Let $X$ be a finite-type scheme over a field $k$. Let $G$ be a finite-type group scheme over $k$; we write $G_X$ for the base-change of $G$ from $\operatorname{Spec}(k)$ to $X$.

Suppose $f : Y \rightarrow X$ is a $G_X$-torsor for the fppf topology (i.e. we have an $X$-group scheme action of $G_X$ on $Y$ such that the morphism $G_X \times_X Y \rightarrow Y \times_X Y$ given on points by $(g,y) \mapsto (y,gy)$ is an isomorphism). Such a $Y$ gives a class $[Y]$ in the fppf cohomology set $H^1(X,G_X)$ that classifies fppf $G_X$-torsor sheaves over $X$ (this is defined with Cech cohomology).

Consider the specialization map $$ s : X(k) \rightarrow H^1(k,G) $$ that sends $x : \operatorname{Spec}(k) \rightarrow X$ to the pull-back of $[Y]$ by $x$, which is an element of $H^1(k,G)$. Note: if $G$ is smooth, the fppf cohomology set $H^1(k,G)$ may be identified with the Galois cohomology set $H^1(k,G(k^{\mathrm{sep}}))$.

Supposing it exists, fix a $y \in Y(k)$. We obtain an exact sequence of pointed sets $$ 0 \rightarrow G(k) \rightarrow Y(k) \stackrel{f}{\rightarrow} X(k) \stackrel{s}{\rightarrow} H^1(k,G) $$ where $G(k) \rightarrow Y(k)$ is just the inclusion of the fiber above $y$. From the looks of it, I'd say that this has to be the start of a long exact sequence of some kind. The question only is: what kind?

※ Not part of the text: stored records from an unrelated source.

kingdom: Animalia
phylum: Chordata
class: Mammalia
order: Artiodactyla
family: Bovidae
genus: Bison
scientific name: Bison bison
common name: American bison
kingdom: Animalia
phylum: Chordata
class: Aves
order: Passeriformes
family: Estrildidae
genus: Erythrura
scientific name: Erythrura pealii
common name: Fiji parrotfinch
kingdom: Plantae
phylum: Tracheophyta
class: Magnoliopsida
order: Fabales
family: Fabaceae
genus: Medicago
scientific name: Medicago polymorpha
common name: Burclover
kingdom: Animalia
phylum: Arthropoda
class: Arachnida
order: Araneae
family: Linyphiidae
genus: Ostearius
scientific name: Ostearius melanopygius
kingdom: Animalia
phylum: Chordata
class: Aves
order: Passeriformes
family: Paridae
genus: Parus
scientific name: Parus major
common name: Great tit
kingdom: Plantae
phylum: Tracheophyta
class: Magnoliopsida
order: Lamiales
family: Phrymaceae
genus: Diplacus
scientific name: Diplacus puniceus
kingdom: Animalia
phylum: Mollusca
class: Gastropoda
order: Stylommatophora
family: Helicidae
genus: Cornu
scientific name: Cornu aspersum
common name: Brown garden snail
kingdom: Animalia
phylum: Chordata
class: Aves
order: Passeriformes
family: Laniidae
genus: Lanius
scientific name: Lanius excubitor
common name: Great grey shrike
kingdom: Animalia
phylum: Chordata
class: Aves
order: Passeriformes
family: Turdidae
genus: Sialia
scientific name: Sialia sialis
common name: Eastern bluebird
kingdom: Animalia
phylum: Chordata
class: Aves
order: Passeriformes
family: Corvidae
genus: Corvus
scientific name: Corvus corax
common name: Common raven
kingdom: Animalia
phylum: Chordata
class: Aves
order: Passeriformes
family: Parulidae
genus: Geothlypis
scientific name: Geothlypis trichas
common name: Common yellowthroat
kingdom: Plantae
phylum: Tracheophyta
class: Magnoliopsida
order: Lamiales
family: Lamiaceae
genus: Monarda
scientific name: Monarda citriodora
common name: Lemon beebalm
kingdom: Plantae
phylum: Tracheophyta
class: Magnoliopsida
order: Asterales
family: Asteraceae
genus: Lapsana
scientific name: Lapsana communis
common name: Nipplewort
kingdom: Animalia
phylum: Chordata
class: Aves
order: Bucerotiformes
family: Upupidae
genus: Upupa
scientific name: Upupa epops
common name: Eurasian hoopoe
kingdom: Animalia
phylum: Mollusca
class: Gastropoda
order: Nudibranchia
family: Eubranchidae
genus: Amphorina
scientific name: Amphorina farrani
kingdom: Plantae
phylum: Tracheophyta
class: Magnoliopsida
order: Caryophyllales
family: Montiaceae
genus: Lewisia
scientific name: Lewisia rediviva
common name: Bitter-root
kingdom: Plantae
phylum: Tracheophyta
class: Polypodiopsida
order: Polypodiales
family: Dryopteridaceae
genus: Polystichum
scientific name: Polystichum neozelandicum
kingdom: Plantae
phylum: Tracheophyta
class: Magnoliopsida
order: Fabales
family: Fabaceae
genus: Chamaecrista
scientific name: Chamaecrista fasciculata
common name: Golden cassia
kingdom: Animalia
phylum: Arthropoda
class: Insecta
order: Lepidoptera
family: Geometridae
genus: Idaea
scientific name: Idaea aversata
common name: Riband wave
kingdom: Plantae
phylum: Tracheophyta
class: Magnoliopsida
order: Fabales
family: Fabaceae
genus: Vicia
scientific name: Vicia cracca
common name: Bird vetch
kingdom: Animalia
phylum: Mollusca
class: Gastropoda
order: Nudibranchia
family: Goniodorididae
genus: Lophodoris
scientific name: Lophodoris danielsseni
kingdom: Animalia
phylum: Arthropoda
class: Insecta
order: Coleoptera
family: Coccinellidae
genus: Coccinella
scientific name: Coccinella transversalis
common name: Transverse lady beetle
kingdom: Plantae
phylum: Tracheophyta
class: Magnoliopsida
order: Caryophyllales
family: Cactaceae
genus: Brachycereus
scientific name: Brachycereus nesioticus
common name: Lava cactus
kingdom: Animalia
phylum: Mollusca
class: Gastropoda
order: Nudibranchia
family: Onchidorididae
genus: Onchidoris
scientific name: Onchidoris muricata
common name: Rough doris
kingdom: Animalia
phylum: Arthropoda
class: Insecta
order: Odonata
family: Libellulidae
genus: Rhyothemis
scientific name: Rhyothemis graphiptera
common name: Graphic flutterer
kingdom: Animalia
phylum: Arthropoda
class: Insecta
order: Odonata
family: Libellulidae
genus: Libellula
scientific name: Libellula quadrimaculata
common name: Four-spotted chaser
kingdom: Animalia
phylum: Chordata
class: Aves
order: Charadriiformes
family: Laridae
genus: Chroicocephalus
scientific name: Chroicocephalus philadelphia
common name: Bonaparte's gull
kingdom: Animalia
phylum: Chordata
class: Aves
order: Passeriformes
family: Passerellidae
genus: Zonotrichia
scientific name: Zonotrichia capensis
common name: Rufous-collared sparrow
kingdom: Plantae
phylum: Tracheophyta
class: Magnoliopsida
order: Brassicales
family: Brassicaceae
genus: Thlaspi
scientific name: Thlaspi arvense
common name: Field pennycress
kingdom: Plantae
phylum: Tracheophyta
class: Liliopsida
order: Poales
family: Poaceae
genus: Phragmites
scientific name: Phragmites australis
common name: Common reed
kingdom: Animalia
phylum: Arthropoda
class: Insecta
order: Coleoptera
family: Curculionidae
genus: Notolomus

I don't see an obvious way of continuing it, since $Y$ doesn't necessarily carry any group structure so as to give meaning to the expression $H^1(k,Y)$.

**Question:** Is this exact sequence part of a long exact sequence? For instance, are we witnessing some instantiation of homotopy theory? If not, is there any other more conceptual way of viewing the above sequence?

**Example:** As a motivating example, let me show you why the image of $s$ - and therefore a continuation of the exact sequence from above - is an interesting object of study. Let $E$ be an elliptic curve over $\mathbf{Q}$ given by $y^2=f(x)$. Let $Y$ be $E - E[2]$, let $X$ be $\operatorname{Spec}(\mathbf{Q}[x,f^{-1}])$ (i.e., the affine line with coordinate $x$ and with the subscheme $f=0$ deleted), and let $f:Y \rightarrow X$ be the map that sends $(x,y)$ to $x$. Let $G = \mu_2$. We endow $Y$ with the structure of a $G$-torsor by letting the non-trivial element of $G$ send $(x,y)$ to $(x,-y)$. Then the image of the map
\begin{align*}
X(\mathbf{Q}) & \rightarrow \mathbf{Q}^{\ast}/\mathbf{Q}^{\ast 2} ~~ (\cong H^1(\mathbf{Q},\mu_2)) \\\
x & \mapsto f(x) \pmod{\mathbf{Q}^{\ast}/\mathbf{Q}^{\ast 2}}
\end{align*}
consists precisely of those elements $c \in \mathbf{Q}^{\ast}/\mathbf{Q}^{\ast 2}$ such that $cy^2=f(x)$ contains rational points other than the "trivial ones", i.e. the zeros of $f$ and the point at infinity.